Data for the task:
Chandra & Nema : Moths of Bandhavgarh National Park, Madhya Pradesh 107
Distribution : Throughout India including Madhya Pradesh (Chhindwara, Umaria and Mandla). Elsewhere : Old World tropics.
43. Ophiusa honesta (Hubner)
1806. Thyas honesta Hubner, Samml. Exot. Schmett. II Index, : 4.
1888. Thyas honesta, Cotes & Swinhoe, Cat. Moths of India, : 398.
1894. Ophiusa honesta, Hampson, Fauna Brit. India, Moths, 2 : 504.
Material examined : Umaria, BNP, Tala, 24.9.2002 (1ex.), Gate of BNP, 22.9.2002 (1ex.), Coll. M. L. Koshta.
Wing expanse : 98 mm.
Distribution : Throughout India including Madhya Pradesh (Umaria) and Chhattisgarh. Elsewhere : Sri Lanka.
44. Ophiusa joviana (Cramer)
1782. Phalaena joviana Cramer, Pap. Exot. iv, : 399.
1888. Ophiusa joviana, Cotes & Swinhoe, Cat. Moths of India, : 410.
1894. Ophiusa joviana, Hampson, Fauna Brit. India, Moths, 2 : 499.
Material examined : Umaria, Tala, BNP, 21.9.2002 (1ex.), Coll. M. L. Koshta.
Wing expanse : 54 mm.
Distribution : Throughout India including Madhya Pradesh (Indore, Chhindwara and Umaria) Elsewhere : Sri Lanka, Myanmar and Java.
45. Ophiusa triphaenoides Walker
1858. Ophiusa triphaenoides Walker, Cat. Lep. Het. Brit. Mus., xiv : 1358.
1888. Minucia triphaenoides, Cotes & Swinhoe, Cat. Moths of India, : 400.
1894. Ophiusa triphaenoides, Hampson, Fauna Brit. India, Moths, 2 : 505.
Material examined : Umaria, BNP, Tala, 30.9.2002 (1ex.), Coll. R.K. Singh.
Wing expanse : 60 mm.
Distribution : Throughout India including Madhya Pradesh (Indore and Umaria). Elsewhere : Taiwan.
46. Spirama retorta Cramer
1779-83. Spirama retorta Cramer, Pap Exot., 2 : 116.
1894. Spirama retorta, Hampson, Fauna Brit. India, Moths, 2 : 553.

Exercise goal: Taking each line of the material above in turn, count those containing the string "Coll". State the number alone.

Exercise solution: 3